Automated preserevation of key properties within one database
Preserving properties between databases
Re-usable policies for data transormations
Enterprise data masking and obfuscation
Enterprise privacy-preserving data generation
Support & services
Bespoke end user training
Manuals, guides and refreshed materials
SLA - M-F 9-5 or 24/7
Which data sources is Synthesized capable of connecting to for the purpose of creating test/training data?
Available immediately: Oracle, Postgres, DB2, Sybase, SQL Server, MySQL. Sources enable upon request: Sharepoint / File Shares / SMB, Drill, Druid, Hive, Solr, CockroachDB, CrateDB, Exasol, Elasticsearch, Firebird, BigQuery, Google Sheets, Informix, Netezza, MonetDB, ASE, Hana, Snowflake, Teradata. Development of new data connectors is straightforward and we would be happy to work with you on any specific requirements.
For structured data, is Synthesized capable of reading the data schema for the physical structure of the data to be understood?
Synthesized is capable of reading the data schema. Synthesized understands the underlying data model so that different protection techniques can be applied at an attribute level. Users can also provide additional information: either annotating the data with information about whether a given field is of a particular format (e.g: addresses, names) or providing rules about the structure of the data itself (e.g: column A > column B). Available immediately: Database Schemas/DDL, JSON Schemas.
Can Synthesized acquire and protect data from multiple data sources, i.e. multiple tables and databases? When creating cleansed versions of these tables / databases, will referential integrity be preserved?
Yes, Synthesized is able to acquire and protect data from multiple data sources including multiple tables and databases and can be integrated into ETL pipelines. In creating test/training data, referential integrity is preserved.

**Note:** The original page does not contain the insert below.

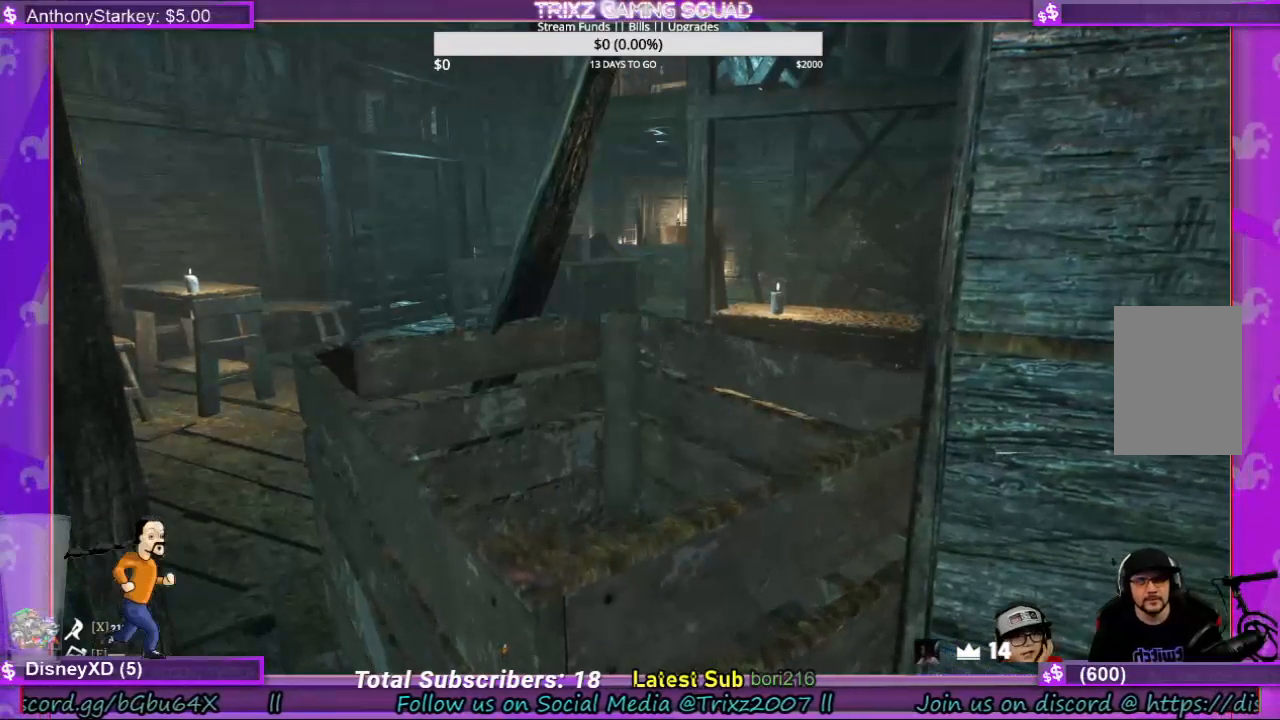
{"keys": [], "mouse": [], "events": []}
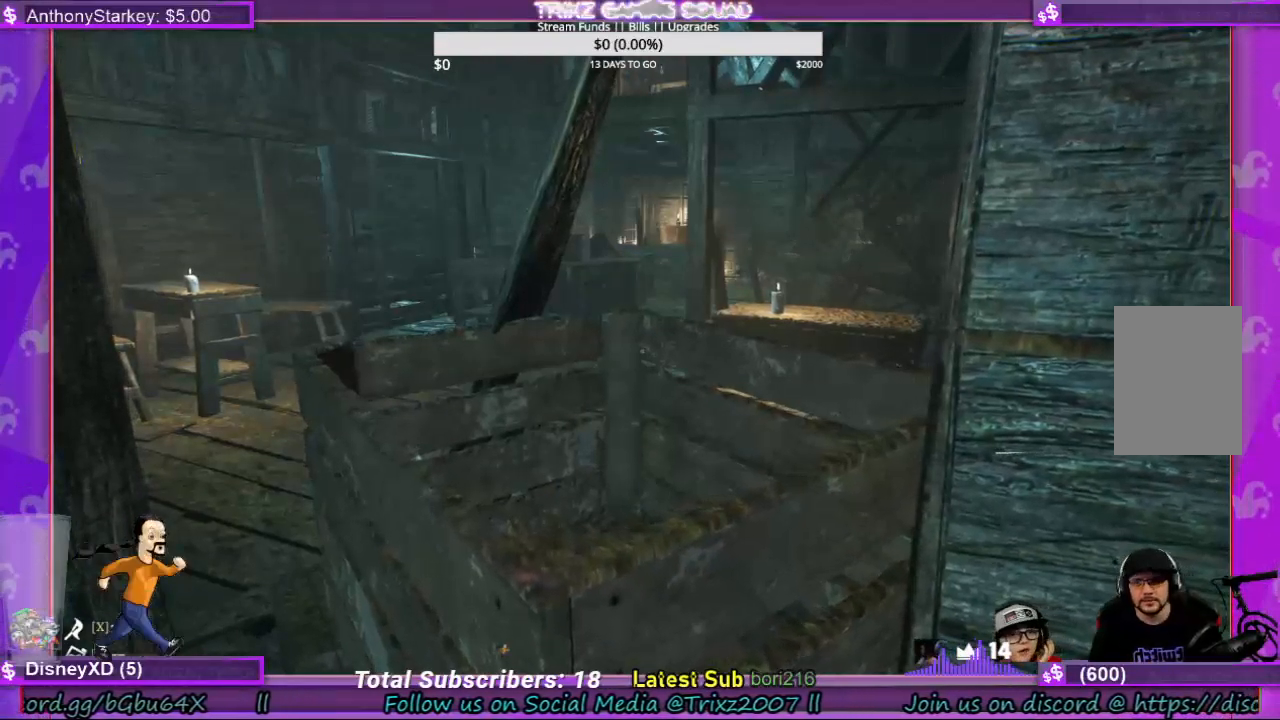
{"keys": [], "mouse": [], "events": []}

This is also true if sensitive data is used for references/foreign keys.
Does Synthesized support attribute-level data anonymization - where information relating to a data subject (e.g. a clients name) is removed, thereby eliminating the possibility of identifying the data subject?
Yes, Synthesized supports two ways of attribute-level anonymisation.
Partial masking. Values can be partially (or totally) be substituted by a placeholder character, "x" by default. For example, the value "4905 9328 9320 4630" would be replaced by "xxxx xxxx xxxx 4630".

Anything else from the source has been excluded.